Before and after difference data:

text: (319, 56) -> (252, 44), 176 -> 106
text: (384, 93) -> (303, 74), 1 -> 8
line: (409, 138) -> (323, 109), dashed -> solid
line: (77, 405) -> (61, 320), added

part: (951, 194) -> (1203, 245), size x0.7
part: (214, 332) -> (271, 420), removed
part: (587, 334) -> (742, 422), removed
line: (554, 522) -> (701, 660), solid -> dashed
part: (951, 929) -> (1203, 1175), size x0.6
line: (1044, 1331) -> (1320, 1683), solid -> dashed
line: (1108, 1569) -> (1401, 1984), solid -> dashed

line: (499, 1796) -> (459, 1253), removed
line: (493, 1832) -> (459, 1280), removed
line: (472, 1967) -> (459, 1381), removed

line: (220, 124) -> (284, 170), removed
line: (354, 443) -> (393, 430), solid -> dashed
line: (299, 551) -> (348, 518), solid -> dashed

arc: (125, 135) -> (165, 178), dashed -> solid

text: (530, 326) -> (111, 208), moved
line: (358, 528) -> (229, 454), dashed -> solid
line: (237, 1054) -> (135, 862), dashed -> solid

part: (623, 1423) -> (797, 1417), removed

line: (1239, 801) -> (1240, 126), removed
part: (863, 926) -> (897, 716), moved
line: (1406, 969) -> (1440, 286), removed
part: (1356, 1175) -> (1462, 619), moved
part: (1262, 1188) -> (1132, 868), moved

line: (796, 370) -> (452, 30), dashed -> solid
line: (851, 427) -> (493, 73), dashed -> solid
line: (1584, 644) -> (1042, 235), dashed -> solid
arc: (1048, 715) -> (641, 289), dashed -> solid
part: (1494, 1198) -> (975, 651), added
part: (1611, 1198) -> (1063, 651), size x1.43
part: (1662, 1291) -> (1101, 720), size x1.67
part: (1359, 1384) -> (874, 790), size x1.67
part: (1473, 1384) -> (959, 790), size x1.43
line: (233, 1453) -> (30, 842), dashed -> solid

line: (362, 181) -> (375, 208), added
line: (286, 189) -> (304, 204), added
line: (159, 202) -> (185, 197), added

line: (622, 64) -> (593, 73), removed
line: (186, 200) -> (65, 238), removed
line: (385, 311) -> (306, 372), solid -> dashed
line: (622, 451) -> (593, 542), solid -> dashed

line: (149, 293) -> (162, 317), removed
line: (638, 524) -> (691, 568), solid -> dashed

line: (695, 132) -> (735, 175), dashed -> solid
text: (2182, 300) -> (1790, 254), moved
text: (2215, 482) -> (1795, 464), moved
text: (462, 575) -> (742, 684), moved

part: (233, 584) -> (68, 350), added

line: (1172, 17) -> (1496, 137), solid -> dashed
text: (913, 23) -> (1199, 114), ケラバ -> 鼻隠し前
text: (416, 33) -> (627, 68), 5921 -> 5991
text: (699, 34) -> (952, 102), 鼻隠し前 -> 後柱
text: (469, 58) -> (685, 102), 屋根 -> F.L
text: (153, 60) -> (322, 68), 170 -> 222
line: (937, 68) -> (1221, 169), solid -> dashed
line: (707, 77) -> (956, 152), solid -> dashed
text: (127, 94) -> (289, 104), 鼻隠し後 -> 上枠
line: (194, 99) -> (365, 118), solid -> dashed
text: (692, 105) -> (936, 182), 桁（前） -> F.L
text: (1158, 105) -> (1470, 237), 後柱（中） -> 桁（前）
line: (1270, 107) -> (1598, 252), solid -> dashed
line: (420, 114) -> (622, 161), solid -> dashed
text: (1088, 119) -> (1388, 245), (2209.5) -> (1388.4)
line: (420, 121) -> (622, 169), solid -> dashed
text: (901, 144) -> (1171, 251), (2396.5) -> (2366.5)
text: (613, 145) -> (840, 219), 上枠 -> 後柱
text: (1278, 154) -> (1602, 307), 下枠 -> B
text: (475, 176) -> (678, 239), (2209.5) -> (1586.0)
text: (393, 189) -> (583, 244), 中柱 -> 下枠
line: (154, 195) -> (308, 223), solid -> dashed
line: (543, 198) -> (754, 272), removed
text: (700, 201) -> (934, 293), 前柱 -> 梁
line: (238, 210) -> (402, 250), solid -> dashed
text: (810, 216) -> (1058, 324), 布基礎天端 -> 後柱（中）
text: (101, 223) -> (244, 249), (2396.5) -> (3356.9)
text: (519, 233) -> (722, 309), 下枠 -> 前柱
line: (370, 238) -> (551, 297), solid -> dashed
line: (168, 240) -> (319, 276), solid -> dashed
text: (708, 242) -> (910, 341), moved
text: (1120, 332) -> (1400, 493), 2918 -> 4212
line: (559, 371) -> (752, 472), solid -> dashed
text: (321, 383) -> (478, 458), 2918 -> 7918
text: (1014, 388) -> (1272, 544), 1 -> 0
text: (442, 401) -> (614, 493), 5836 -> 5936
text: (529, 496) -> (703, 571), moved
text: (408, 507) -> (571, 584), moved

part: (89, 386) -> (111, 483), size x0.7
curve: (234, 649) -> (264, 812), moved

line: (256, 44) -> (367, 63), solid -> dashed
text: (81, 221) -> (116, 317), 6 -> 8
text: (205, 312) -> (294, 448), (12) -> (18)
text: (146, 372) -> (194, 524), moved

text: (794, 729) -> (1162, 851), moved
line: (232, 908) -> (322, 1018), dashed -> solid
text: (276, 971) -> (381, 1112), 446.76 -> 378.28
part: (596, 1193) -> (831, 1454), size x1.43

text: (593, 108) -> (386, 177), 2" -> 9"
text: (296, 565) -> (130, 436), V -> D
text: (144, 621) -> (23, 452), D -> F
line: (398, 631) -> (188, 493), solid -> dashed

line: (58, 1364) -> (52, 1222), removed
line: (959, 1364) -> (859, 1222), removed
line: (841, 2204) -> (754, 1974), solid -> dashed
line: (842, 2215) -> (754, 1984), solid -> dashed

** Problem to work on **
Filter the records above down to the lines containing "added".

** Output for this exercise **
line: (77, 405) -> (61, 320), added
part: (1494, 1198) -> (975, 651), added
line: (362, 181) -> (375, 208), added
line: (286, 189) -> (304, 204), added
line: (159, 202) -> (185, 197), added
part: (233, 584) -> (68, 350), added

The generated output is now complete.